Today a familiar pattern continues. A UN panel of experts recently concluded that foreign interests sustain the current war by illegally subsidising militias, in return for gold, diamonds, cobalt, coltan and other loot. Vast quantities of the country's natural wealth are shipped out illegally, leaving behind an impoverished population that is often pressganged into labour or, literally, pillaged and raped. The conflict has witnessed some of the worst sexual violence in history, and is dubbed Africa's first world war: millions of casualties, and 18 million people with no access to services of any kind - no clean water, health, education, transport, or housing.
A wave of bloodletting earlier this year sparked fears of a Rwandan-style genocide. Renewed attempts to broker peace have now, thankfully, led to a transitional government headed by the young Joseph Kabila - son of Laurent - and the promise of an enhanced UN peacekeeping force. But history runs rings round Congo. Back in 1960 it had the dubious distinction of being the first country in the world to host a UN peacekeeping force. So what's new?

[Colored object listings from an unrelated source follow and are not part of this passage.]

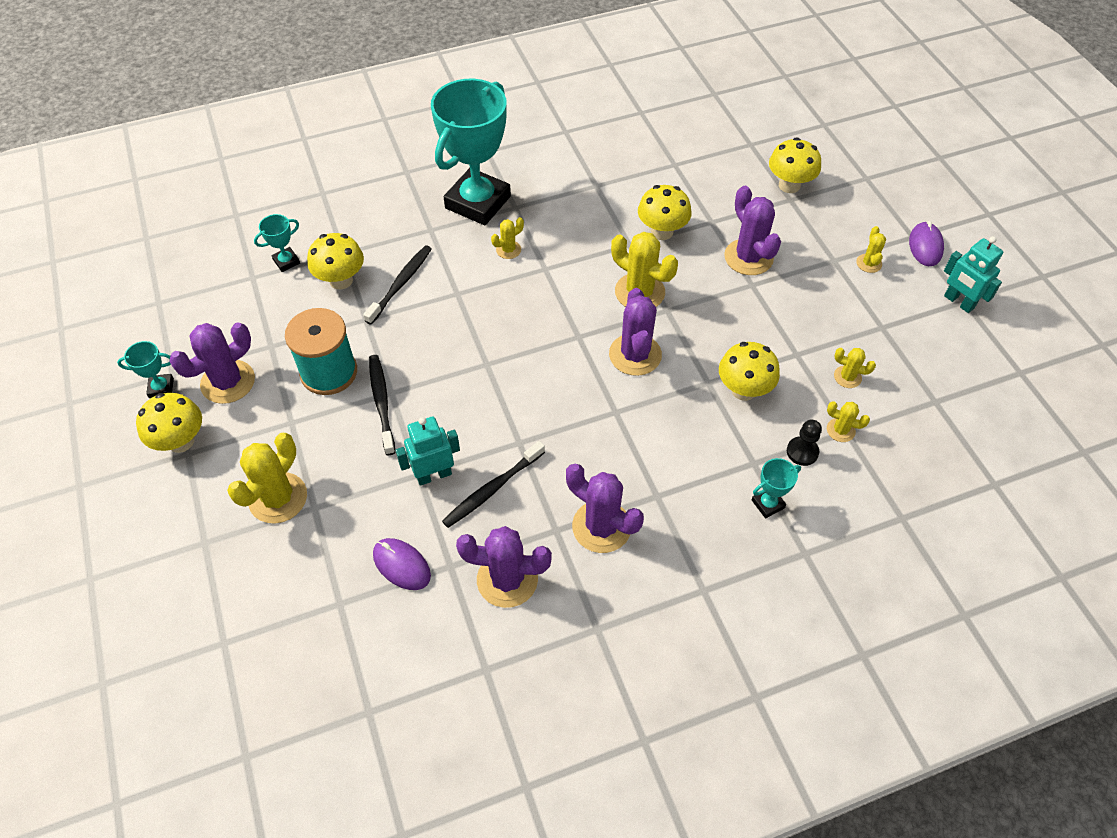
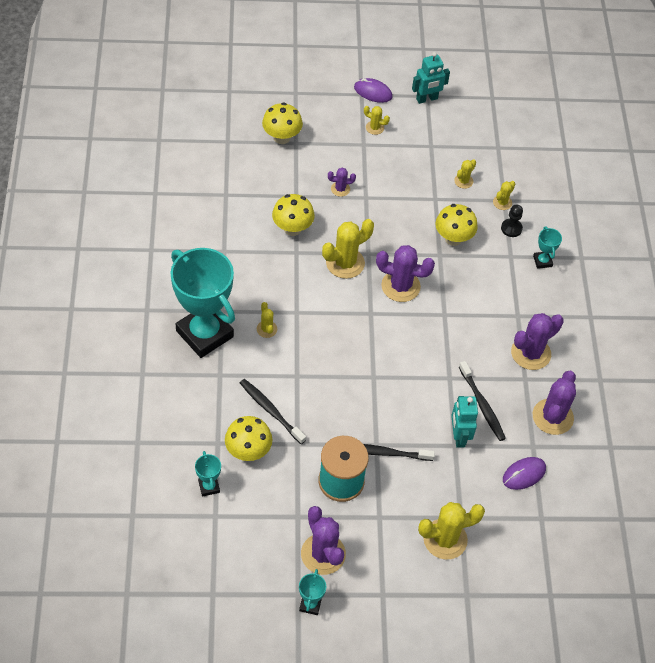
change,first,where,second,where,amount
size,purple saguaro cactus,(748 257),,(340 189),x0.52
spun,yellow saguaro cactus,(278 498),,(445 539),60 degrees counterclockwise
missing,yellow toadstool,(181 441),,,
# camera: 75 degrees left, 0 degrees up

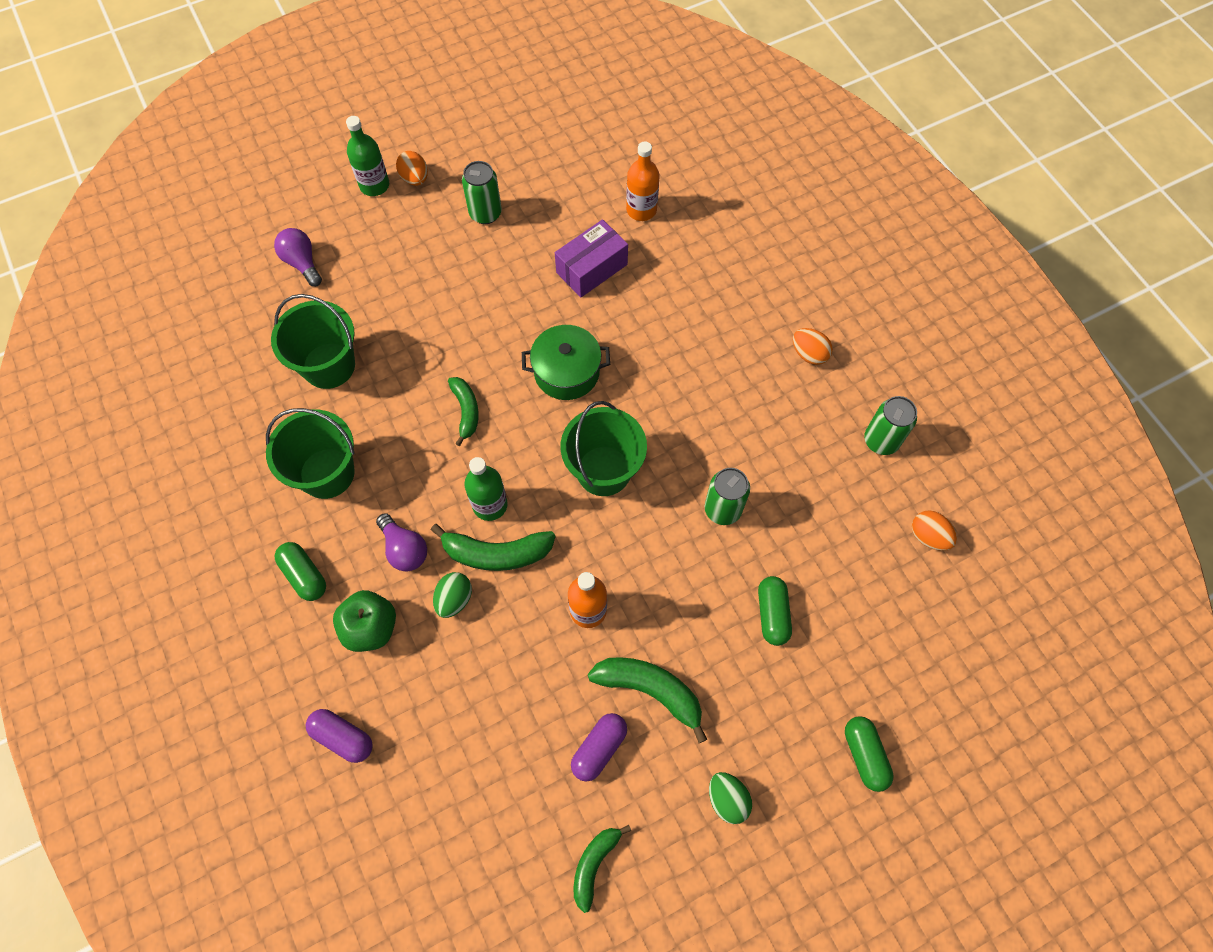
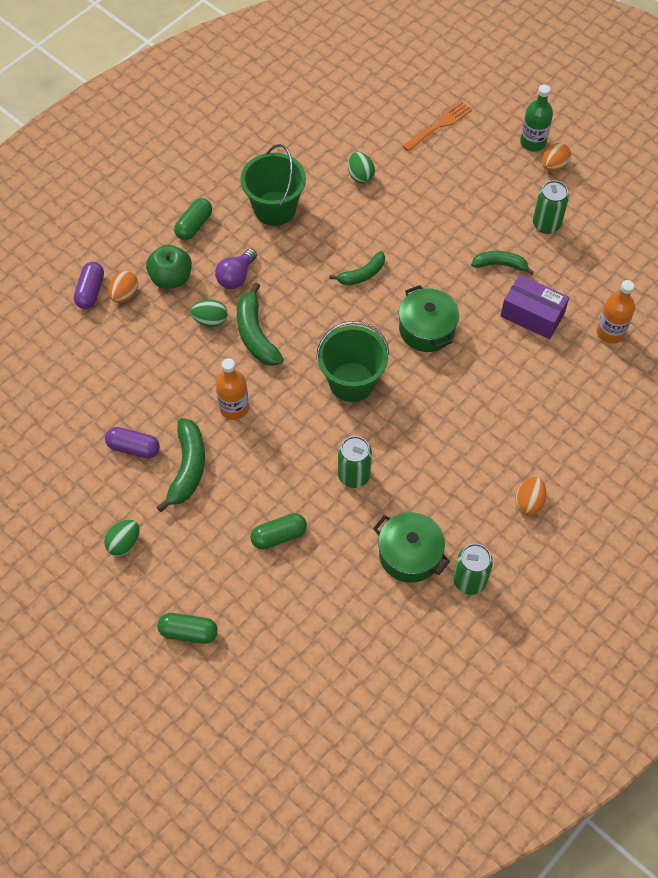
change,first,where,second,where,amount
relocated,bright orange egg shape,(928 536),,(124 294),
spun,green capsule,(864 755),,(188 632),45 degrees clockwise
exchanged,green sand bucket,(329 365),green egg shape,(360 176),
appeared,,,green stockpot,(409 554),
exchanged,purple light bulb,(302 263),bright orange fork,(439 126),
relocated,green toy banana,(594 864),,(500 265),
missing,green flask,(490 505),,,
# camera: 70 degrees right, 5 degrees down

Well, for a start, the UN might finally have some power. Next month, the UN mission, Monuc, will increase from just over 2,000 to approximately 8,000 by the end of September. Of course, it needs more. If it had the same troops-to-land ratio as in Kosovo, Congo would have 10 million peacekeepers. But Monuc's new power - a mandate authorising active intervention to protect civilians, rather than its former observer status - does mark significant progress. It is a departure from the UN's dark days in 1994, when it walked away from the Rwandan genocide only to return some months later to hang curtains around 800,000 corpses and accidentally provide sanctuary for the murderers regrouping in Congo, thus preparing the ground for today's conflict.
Since the arrival of the French-led international force, including a British contingent, Bunia, the town where daylight robbery and murdering militias went hand in hand, has been demilitarised. But a large number of the population are displaced in the surrounding countryside, too terrified to return. The British government has so far increased humanitarian assistance this year to £16m. But Congo also needs protection from exploitative western interests. It needs an extension of controls on diamonds and other minerals; the enforcement of OECD guidelines for multinational businesses; an effective small-arms embargo; and stricter conditionality on assistance to other regional governments linked to Congolese resource exploitation.
As Congo knows from its past, UN peacekeepers are not enough. Only good governance and economic transparency will drain the illegal swamp of economic and military networks that have, throughout its history, conspired in crimes against humanity.